The name is an insiders’ joke. Roquefort received its appellation d’origine—the first for cheese—in 1925 and the appellation rules require sheep’s milk. Before that, farmers sometimes used mixed milk.

Erborinato Sancarlone allo Zafferano (Italy): Made by a single farmer in the Piedmont region, this new cow’s-milk blue from Guffanti is perfumed with saffron. “It’s aesthetically interesting because it has that tinge of color, but it’s not super-saffrony,” says James Higgins of the Cheese Board Collective in Berkeley, Calif., where the cheese is selling well. Wheels weigh about 7 pounds and are matured for a minimum of three months. Guffanti describes the flavor as “strong and intense.” Saffron is cultivated commercially in Italy, and adding it to cheese, especially pecorino, is not unknown.
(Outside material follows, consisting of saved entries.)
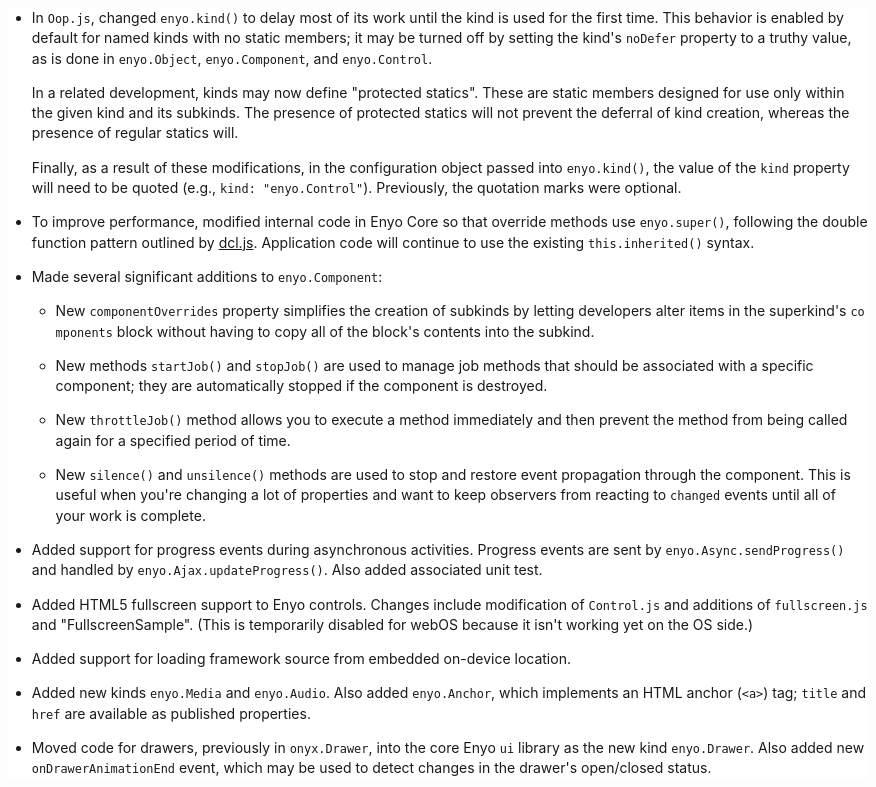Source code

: * In `Oop.js`, changed `enyo.kind()` to delay most of its work until the kind
    is used for the first time.  This behavior is enabled by default for named
    kinds with no static members; it may be turned off by setting the kind's
    `noDefer` property to a truthy value, as is done in `enyo.Object`,
    `enyo.Component`, and `enyo.Control`.

    In a related development, kinds may now define "protected statics".  These
    are static members designed for use only within the given kind and its
    subkinds.  The presence of protected statics will not prevent the deferral
    of kind creation, whereas the presence of regular statics will.

    Finally, as a result of these modifications, in the configuration object
    passed into `enyo.kind()`, the value of the `kind` property will need to be
    quoted (e.g., `kind: "enyo.Control"`).  Previously, the quotation marks
    were optional.

* To improve performance, modified internal code in Enyo Core so that override
    methods use `enyo.super()`, following the double function pattern outlined
    by [dcl.js](http://www.dcljs.org/docs/general/supercalls/).  Application
    code will continue to use the existing `this.inherited()` syntax.

* Made several significant additions to `enyo.Component`:

    + New `componentOverrides` property simplifies the creation of subkinds by
        letting developers alter items in the superkind's `components` block
        without having to copy all of the block's contents into the subkind.

    + New methods `startJob()` and `stopJob()` are used to manage job methods
        that should be associated with a specific component; they are
        automatically stopped if the component is destroyed.

    + New `throttleJob()` method allows you to execute a method immediately and
        then prevent the method from being called again for a specified period
        of time.

    + New `silence()` and `unsilence()` methods are used to stop and restore
        event propagation through the component.  This is useful when you're
        changing a lot of properties and want to keep observers from reacting to
        `changed` events until all of your work is complete.

* Added support for progress events during asynchronous activities.  Progress
    events are sent by `enyo.Async.sendProgress()` and handled by
    `enyo.Ajax.updateProgress()`.  Also added associated unit test.

* Added HTML5 fullscreen support to Enyo controls.  Changes include modification
    of `Control.js` and additions of `fullscreen.js` and "FullscreenSample".
    (This is temporarily disabled for webOS because it isn't working yet on the
    OS side.)

* Added support for loading framework source from embedded on-device location.

* Added new kinds `enyo.Media` and `enyo.Audio`.  Also added `enyo.Anchor`,
    which implements an HTML anchor (`<a>`) tag; `title` and `href` are
    available as published properties.

* Moved code for drawers, previously in `onyx.Drawer`, into the core Enyo `ui`
    library as the new kind `enyo.Drawer`.  Also added new
    `onDrawerAnimationEnd` event, which may be used to detect changes in the
    drawer's open/closed status.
Fior d’Arancio (Italy): From Sergio Moro, a cheesemaker and ager in the Veneto, comes this seductive blue, a cow’s-milk wheel soaked in sweet Fior d’Arancio wine for a month. The steeped cheese absorbs the wine’s fruity aromas and honeyed flavor. “It tastes like blue-cheese candy,” says Andy Lax of Fresca Italia, a distributor near San Francisco. “People who are anti-blue will taste it and say, ‘Wow.’”

Le Ganix (France): This sheep’s-milk gem comes from acclaimed affineur Rodolph Le Meunier. Produced in the Basque country, it shows “all of the loveable characteristics of Basque cheeses: toasted nuts, brown butter, perfect balance,” says Emily O’Conor, gourmet cheese coordinator for Oliver’s Markets in Northern California. Weighing in at about 7 pounds, Le Ganix resembles Bleu des Basques. “It’s got a little bite but there’s a mellowness to it,” says Lax.